#### Task set:
A: Answer these questions from the piece on social exclusion:
(i) What status did the writer have when signed in to the company's collaboration app?
(ii) Which of the five threat responses is said to need no explanation?
(iii) For what three reasons does the piece say C suite teams create an extended leadership team?
B: Carry the piece on social exclusion forward from its final sentence.

(Excerpt)

5 minutes reading time (901 words)

The Exclusion Zone

exclusionPhoto by Markus Spiske on Unsplash


Human beings are fundamentally social animals. Social exclusion tells  our emotional brain that    social relationships are threatened or damaged. Exclusion tells us there is a crisis; we experience a visceral emoptional reaction that stays with us for a long time.


Recently, I was on a company’s collaboration app as a “guest”. We were waiting for others to join and using the time to chat and catch up. One team member began to play with some new functionality on the app. It was clearly fun and the rest of the team joined in. There were a lot of high energy exchanges and laughter as they explored the new stuff.

Being signed-in as a “guest”, I could not see or join in with what they were doing. They were oblivious to this, so no-one made any effort to include me. Now, my rational brain didn’t care, but my emotional “monkey” brain was going crazy with feelings of rejection and exclusion.

Why did I experience such a visceral reaction to such an unimportant event?

Well, it turns out that being excluded triggers all five of the most powerful threat responses;

  • Status – exclusion tells us that our participation is not important to others
  • Certainty – being excluded means that we don’t know, or understand what is happening and why
  • Autonomy – thing are happening that affect us that we cannot control because we are not involved
  • Relatedness – this one needs no explanation!
  • Fairness – I did nothing to deserve being excluded and no-one did anything to include me
    (Ref 2008 by David Rock, "SCARF: A Brain-Based Model for Collaborating With and Influencing Others."

Of course, I got over the event quickly; my rational brain realised that this was a technical constraint, that the team did not realise they were excluding me and it was only a bit of fun. BUT I have not forgotten the emotional response. That’s the other feature of exclusion; you never forget how it made you feel.

This is something that leaders must keep front of mind. We hear a lot about the benefits of inclusion for the quality of decision-making, problem-solving and innovation. However, we can’t involve everyone in everything. So, we also need to consider how we avoid the negative impact of exclusion.

The Extended Leadership Team
It’s now quite common for C suite teams to create some kind of extended leadership team in order to grow inclusion, develop future executive talent or improve the quality of decision-making. The benefits are clear, however very often such initiatives create the problems related to exclusion.

(End Excerpt)
(Extracted information)

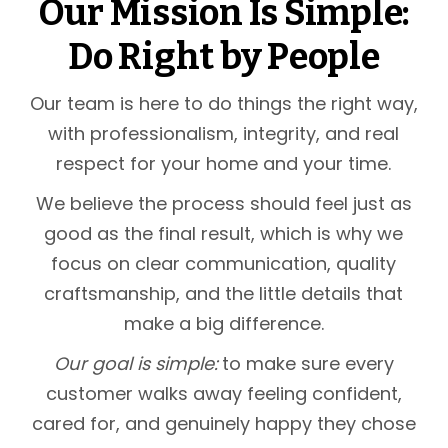
Our Mission Is Simple:
Do Right by People
Our team is here to do things the right way,
with professionalism, integrity, and real
respect for your home and your time.
We believe the process should feel just as
good as the final result, which is why we
focus on clear communication, quality
craftsmanship, and the little details that
make a big difference.
Our goal is simple:
to make sure every
customer walks away feeling confident,
cared for, and genuinely happy they chose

(End Extracted information)

#### Solved problems:
A:
(i) The writer was signed in as a "guest."
(ii) Relatedness.
(iii) To grow inclusion, develop future executive talent, or improve the quality of decision-making.

B:
To mitigate this, consider;

  • Articulating and communicating a clear purpose
  • Articulating and communicating very clear inclusion criteria
  • Give members responsibility to consult/update specific groups
  • Make membership time-bound
  • Rotate involvement around all who meet the inclusion criteria

The Hybrid Working Design Team
Most organisations have had to consider the future design of working practices post-pandemic. The teams entrusted with this are very intent and focused on the crucial task that has been delegated to them. As a result, they often and unintentionally create mistrust and fear in the wider community.
This is true for any project team that is working on something that will affect the lives of others. However, there are ways to be more inclusive and to add value to the work;

  • Publish the purpose and outcomes for the team and create an online space for suggestions and questions
  • Find ways to consult the wider population; surveys, focus groups
  • Delegate some work to cross-functional sub-teams; review of induction, protocols for communication, upskilling on remote working tools.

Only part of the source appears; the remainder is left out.